DIRECTIVE: Pick out every line in the data below that contains the string "AndLight", matching upper and lower case exactly.
===== INFORMATION SUPPLIED
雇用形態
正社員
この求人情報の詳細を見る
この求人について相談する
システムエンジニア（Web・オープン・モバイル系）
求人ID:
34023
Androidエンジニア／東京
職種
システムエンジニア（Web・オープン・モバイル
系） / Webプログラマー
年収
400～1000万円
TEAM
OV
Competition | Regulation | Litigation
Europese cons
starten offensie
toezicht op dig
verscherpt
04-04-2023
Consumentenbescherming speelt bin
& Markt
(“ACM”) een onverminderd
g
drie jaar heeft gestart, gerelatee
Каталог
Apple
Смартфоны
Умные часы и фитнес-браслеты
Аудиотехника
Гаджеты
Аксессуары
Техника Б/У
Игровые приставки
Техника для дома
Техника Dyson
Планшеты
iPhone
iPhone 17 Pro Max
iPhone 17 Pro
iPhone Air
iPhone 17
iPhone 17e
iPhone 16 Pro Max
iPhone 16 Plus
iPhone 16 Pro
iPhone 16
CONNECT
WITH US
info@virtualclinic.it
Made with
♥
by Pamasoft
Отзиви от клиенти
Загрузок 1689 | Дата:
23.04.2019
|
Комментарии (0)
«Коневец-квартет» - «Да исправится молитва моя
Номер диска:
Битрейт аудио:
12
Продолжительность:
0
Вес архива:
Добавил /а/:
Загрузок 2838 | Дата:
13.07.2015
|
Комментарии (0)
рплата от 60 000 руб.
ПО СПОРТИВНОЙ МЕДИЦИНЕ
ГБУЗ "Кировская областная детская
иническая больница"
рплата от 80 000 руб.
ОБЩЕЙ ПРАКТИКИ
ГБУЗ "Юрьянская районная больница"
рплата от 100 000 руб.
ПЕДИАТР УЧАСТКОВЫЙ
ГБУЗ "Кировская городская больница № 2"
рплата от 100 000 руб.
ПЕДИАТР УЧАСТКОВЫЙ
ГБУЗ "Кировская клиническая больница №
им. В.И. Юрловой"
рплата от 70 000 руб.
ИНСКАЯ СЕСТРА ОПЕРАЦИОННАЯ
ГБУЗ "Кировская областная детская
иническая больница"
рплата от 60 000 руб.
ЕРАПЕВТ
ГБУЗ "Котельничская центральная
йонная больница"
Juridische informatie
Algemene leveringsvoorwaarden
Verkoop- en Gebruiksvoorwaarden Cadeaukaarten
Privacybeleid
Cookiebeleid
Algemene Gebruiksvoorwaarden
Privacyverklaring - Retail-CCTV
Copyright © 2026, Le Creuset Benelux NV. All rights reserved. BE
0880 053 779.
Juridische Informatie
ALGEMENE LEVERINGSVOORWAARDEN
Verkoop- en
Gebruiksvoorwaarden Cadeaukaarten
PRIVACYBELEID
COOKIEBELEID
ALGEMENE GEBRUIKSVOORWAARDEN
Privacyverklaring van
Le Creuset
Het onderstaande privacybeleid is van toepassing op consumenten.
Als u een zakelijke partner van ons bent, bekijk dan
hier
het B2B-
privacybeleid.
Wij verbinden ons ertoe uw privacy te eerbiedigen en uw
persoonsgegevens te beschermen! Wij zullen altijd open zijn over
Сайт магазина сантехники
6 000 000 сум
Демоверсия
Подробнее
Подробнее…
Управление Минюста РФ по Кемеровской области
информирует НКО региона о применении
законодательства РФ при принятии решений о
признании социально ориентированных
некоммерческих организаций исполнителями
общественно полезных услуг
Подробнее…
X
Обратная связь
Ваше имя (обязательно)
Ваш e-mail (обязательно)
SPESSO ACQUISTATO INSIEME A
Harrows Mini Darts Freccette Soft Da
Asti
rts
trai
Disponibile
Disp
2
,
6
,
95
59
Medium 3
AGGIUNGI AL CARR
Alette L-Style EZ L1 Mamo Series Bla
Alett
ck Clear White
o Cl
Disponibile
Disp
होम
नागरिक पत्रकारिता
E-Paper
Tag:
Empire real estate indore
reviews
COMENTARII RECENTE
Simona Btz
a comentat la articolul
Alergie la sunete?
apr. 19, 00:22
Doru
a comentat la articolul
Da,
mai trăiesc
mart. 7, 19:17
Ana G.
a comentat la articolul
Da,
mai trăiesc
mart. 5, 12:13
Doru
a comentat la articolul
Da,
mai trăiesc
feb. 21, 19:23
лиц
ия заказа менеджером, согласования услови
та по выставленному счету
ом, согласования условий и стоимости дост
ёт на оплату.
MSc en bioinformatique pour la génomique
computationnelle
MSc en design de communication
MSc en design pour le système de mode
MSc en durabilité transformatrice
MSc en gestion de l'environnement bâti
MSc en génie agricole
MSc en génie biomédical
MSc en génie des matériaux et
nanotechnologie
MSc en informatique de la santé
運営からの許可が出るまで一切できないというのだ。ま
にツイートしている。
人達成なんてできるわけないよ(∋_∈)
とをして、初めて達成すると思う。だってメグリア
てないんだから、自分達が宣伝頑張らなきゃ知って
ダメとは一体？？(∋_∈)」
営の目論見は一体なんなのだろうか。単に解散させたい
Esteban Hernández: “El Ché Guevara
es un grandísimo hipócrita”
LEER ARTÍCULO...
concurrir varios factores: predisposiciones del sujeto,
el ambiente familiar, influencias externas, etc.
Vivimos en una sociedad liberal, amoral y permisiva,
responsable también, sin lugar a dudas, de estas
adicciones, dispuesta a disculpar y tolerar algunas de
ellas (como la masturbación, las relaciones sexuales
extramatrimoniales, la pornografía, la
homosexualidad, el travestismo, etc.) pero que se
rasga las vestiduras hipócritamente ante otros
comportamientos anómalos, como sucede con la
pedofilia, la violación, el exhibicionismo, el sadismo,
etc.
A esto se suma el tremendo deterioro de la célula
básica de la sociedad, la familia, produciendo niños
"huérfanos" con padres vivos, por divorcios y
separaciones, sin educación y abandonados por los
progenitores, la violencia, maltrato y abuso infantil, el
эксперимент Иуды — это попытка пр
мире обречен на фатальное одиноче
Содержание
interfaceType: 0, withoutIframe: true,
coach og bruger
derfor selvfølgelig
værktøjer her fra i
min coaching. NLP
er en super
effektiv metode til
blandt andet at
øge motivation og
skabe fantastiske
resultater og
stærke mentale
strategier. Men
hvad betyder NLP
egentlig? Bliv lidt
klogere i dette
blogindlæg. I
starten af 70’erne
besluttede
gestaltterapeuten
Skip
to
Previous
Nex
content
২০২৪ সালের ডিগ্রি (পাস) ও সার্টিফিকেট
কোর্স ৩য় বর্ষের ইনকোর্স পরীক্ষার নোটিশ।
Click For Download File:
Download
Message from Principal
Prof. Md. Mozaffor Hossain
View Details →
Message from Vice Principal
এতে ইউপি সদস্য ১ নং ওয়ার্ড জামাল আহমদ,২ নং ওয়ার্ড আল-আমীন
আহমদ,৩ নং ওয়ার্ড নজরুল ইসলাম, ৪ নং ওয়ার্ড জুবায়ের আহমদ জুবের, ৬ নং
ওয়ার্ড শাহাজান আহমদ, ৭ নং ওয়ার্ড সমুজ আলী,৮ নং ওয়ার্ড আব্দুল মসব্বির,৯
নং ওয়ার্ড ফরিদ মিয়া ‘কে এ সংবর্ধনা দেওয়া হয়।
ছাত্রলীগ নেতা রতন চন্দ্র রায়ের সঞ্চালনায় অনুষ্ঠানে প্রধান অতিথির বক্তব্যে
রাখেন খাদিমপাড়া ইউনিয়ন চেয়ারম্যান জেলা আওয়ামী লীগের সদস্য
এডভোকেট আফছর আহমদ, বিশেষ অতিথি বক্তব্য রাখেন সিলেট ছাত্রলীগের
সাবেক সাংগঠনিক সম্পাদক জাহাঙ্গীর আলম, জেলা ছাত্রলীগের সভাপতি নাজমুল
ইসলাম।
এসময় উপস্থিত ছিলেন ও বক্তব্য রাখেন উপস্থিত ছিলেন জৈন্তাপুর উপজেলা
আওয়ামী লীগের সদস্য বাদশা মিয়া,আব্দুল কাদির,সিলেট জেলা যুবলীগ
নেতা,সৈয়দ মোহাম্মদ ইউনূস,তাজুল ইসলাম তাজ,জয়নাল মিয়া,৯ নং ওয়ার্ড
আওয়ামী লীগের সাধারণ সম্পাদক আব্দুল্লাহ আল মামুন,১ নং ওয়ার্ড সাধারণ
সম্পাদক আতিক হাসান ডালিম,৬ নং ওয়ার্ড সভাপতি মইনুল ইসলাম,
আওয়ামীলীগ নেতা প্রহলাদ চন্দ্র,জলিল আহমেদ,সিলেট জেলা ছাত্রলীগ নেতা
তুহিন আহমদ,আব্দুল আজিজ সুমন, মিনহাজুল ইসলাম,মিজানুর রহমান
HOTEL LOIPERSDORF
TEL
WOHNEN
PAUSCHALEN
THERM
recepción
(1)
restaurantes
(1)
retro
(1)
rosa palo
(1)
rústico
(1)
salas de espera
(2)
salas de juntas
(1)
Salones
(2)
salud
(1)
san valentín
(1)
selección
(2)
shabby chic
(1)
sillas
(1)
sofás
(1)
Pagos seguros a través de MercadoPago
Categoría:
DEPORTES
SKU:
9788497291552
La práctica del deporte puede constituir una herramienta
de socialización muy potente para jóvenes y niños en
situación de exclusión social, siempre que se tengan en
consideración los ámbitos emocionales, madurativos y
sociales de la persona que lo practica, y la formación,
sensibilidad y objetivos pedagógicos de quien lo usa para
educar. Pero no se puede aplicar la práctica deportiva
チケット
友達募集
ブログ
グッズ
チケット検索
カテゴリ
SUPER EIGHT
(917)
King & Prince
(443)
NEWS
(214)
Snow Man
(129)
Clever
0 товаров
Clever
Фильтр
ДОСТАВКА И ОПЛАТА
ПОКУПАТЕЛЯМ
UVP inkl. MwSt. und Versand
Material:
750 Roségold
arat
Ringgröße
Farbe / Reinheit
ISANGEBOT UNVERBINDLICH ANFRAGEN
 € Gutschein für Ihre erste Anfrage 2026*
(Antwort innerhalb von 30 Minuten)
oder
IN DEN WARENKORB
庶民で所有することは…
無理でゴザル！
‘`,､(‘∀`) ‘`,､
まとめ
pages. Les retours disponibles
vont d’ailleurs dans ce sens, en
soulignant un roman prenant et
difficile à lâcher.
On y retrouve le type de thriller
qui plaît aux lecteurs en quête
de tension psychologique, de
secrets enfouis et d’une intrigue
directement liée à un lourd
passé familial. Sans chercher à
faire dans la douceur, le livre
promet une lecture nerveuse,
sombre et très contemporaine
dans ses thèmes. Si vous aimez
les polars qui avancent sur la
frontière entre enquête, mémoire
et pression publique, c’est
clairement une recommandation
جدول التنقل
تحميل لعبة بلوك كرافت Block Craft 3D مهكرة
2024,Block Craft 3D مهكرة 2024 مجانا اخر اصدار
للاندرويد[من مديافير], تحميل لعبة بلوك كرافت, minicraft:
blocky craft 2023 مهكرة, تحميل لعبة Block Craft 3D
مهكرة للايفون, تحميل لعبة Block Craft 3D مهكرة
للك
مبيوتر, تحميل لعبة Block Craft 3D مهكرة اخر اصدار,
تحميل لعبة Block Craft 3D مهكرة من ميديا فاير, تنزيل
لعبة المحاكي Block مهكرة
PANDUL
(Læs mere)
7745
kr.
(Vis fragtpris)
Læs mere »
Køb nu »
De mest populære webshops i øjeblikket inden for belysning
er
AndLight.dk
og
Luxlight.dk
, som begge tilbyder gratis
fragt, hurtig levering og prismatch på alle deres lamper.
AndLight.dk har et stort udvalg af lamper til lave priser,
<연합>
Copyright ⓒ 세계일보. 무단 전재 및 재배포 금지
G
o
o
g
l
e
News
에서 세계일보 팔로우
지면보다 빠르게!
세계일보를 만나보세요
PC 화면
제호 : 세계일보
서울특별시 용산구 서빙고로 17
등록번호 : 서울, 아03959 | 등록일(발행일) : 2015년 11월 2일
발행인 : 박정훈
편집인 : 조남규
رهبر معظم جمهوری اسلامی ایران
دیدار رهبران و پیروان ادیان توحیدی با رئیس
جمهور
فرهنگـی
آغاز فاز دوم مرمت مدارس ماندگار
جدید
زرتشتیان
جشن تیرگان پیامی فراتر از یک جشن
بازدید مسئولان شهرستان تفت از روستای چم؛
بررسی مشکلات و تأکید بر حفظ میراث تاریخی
==========
FINAL ANSWER:
AndLight.dk
AndLight.dk har et stort udvalg af lamper til lave priser,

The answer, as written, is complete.